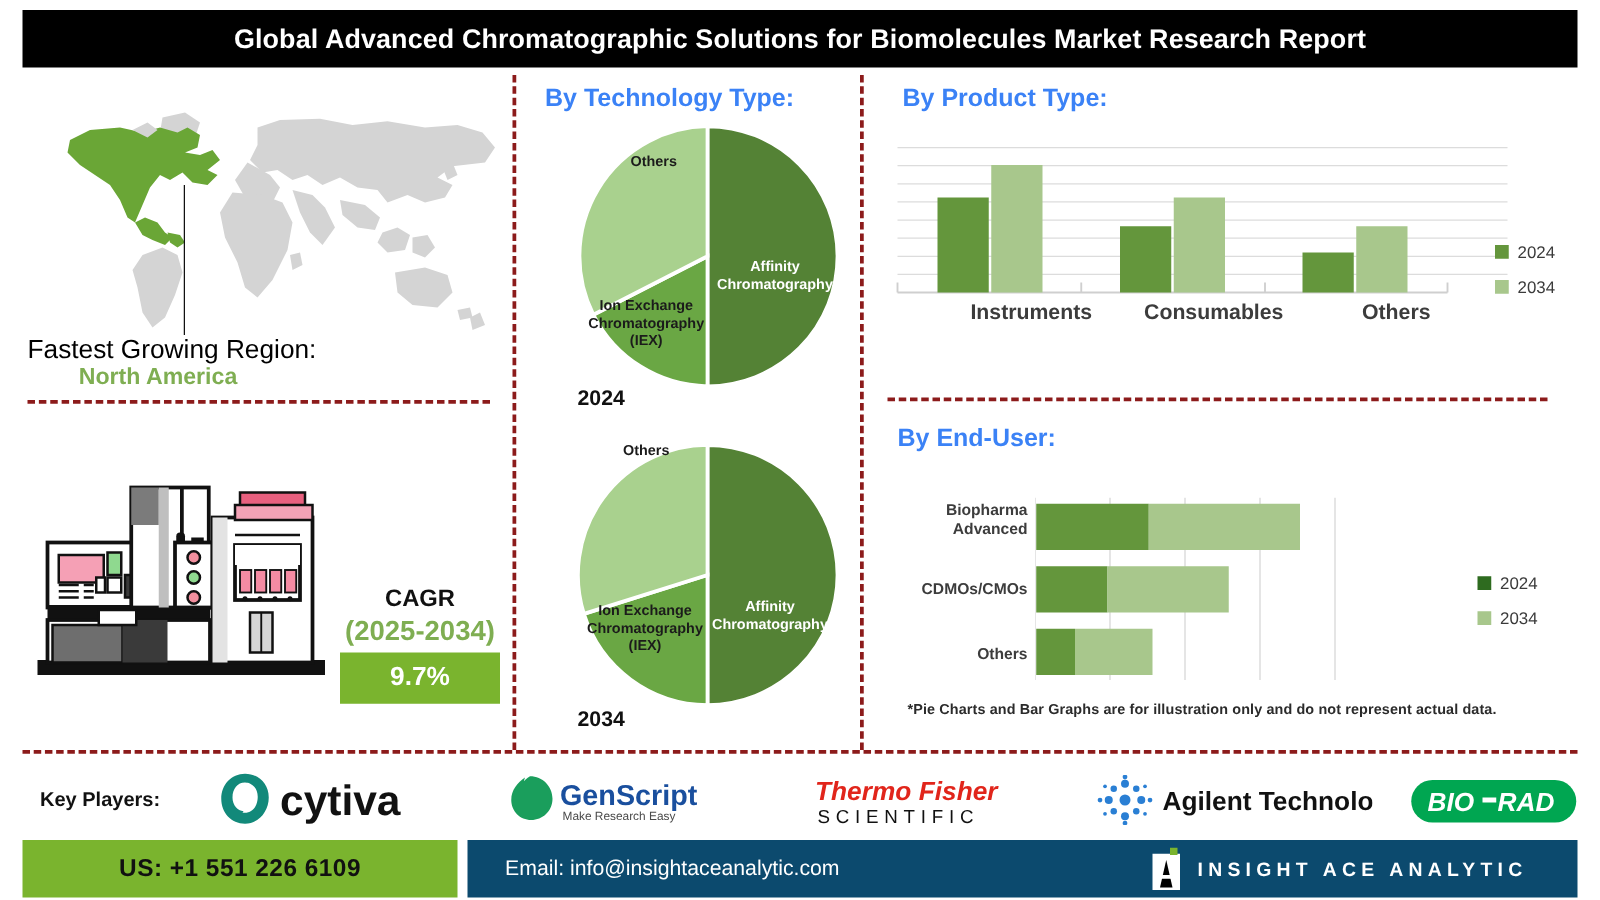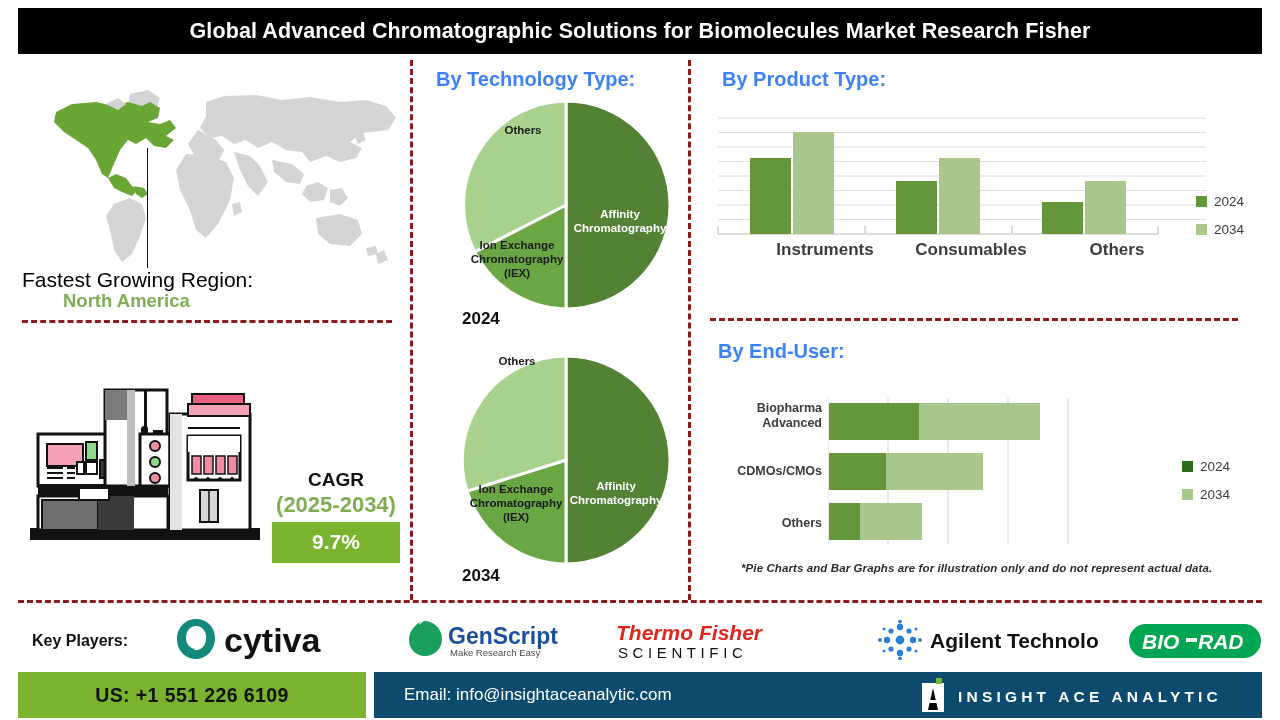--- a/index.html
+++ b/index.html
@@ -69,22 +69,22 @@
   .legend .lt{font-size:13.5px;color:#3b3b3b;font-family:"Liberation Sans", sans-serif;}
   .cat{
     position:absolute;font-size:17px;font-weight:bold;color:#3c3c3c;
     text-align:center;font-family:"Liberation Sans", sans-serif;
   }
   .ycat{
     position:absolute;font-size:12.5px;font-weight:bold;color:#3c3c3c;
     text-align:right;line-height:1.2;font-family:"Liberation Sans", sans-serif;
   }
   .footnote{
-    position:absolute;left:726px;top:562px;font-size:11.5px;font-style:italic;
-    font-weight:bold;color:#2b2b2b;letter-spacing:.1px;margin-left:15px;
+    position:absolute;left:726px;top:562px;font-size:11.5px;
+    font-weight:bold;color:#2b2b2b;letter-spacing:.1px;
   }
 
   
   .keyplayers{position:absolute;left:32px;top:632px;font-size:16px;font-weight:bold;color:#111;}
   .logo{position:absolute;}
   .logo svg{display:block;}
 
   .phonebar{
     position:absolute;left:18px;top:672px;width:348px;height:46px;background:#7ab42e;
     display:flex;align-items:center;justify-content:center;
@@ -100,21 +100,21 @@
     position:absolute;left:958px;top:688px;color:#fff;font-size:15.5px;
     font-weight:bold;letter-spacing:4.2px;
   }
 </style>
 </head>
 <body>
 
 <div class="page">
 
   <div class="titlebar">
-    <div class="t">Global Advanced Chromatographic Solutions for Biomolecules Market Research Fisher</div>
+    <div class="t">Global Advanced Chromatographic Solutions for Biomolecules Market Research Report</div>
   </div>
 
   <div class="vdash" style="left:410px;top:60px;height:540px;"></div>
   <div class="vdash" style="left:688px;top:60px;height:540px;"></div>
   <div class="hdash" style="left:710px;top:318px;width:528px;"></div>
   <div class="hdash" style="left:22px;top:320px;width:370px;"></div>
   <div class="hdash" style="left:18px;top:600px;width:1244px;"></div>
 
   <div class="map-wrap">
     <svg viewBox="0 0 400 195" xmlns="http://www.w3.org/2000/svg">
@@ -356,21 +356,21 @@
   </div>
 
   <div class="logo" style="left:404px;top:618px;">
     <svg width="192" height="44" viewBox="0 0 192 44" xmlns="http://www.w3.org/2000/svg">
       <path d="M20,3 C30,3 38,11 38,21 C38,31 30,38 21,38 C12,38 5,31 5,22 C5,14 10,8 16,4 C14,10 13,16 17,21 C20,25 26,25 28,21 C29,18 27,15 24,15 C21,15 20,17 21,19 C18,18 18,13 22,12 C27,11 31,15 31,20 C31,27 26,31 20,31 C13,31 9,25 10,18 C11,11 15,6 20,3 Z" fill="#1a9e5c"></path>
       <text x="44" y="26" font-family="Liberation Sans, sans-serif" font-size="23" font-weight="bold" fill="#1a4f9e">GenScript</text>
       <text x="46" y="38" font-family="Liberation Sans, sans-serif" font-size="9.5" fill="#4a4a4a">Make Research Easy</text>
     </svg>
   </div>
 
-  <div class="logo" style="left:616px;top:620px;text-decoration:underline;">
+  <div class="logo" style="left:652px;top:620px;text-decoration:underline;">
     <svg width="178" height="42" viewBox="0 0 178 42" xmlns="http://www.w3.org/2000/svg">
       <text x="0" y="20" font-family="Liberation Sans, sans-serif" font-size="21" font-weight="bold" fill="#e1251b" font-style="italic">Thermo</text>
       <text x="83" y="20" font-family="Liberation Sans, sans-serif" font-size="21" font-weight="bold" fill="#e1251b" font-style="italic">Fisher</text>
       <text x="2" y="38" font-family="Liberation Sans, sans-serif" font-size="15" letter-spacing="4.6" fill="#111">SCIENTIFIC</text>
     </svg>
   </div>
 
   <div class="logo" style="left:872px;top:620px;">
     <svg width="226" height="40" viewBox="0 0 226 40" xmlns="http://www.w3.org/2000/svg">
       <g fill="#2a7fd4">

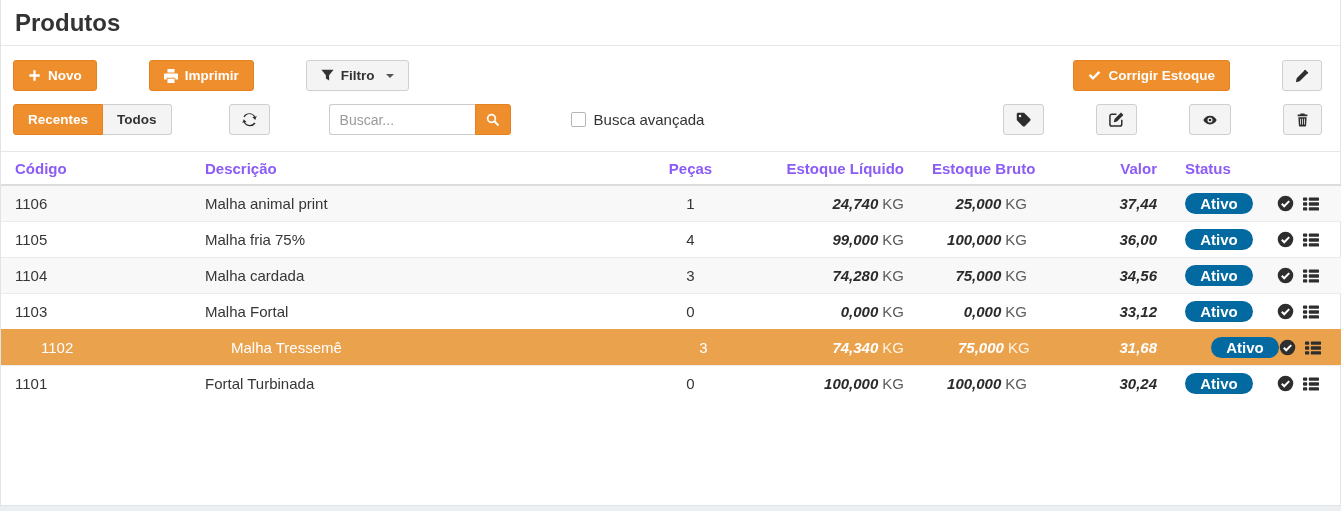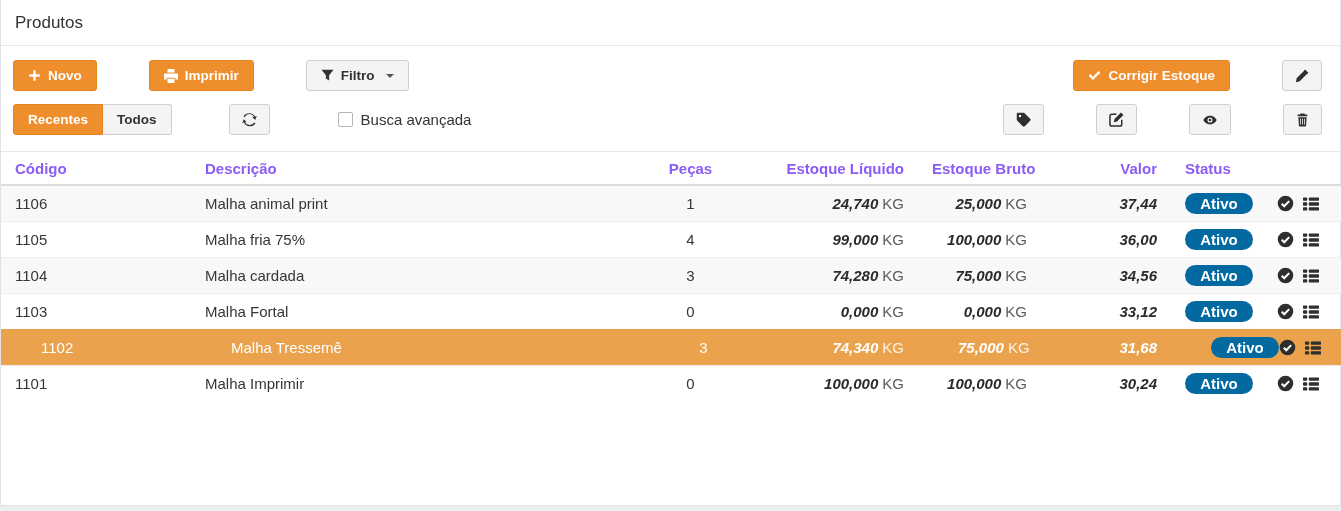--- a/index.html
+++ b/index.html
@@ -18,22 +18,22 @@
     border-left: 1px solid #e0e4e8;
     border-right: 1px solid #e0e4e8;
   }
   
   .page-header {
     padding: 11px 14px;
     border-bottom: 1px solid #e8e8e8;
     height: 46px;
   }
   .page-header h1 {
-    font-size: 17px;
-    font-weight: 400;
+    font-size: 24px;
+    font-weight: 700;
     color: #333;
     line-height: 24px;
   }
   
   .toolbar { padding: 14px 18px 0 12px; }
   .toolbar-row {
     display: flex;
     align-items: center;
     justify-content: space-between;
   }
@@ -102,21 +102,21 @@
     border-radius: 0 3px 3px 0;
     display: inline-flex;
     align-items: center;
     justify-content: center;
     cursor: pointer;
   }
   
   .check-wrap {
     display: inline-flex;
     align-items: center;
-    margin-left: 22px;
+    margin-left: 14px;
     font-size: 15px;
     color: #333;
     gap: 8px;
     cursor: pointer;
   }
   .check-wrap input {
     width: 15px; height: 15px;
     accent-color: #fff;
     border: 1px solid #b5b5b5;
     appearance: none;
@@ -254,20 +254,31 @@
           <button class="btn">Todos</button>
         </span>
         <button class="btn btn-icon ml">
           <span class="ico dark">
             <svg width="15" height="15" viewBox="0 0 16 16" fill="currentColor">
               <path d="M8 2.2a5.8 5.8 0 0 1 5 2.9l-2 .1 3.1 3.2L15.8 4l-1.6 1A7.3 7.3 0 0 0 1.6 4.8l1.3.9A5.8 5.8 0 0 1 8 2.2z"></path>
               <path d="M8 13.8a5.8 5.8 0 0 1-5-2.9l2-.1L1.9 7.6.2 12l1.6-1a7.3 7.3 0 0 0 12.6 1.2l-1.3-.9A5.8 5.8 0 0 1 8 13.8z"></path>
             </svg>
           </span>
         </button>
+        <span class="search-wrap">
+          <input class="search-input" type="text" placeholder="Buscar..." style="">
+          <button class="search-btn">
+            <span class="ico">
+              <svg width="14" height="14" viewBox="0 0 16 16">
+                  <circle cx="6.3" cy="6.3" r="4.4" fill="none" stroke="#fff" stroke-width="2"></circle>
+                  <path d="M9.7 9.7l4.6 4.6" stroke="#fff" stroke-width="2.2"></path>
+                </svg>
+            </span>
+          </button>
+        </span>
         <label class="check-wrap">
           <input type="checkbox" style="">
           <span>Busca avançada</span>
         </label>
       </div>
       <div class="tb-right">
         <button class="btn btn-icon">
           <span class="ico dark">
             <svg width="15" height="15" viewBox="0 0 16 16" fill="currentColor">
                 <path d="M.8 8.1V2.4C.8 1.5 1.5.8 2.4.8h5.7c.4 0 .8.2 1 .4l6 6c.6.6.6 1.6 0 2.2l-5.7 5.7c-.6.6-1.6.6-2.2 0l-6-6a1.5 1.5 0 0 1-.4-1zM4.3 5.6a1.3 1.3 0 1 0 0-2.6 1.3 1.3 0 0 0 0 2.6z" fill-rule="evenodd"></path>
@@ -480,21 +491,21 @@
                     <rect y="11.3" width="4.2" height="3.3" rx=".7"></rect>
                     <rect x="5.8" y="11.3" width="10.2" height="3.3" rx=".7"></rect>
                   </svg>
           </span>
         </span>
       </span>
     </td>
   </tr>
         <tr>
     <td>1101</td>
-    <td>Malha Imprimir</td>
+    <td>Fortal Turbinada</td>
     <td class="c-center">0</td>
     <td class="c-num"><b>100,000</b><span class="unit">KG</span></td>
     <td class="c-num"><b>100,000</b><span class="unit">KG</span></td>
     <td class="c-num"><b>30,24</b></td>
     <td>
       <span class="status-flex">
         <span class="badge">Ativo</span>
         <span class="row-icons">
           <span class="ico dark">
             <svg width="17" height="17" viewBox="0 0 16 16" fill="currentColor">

▬▬▬▬▬▬

• _Exercise objective_
From the records above, pull every line that carries the word "Research".

• _Task output_
-    <div class="t">Global Advanced Chromatographic Solutions for Biomolecules Market Research Fisher</div>
+    <div class="t">Global Advanced Chromatographic Solutions for Biomolecules Market Research Report</div>
       <text x="46" y="38" font-family="Liberation Sans, sans-serif" font-size="9.5" fill="#4a4a4a">Make Research Easy</text>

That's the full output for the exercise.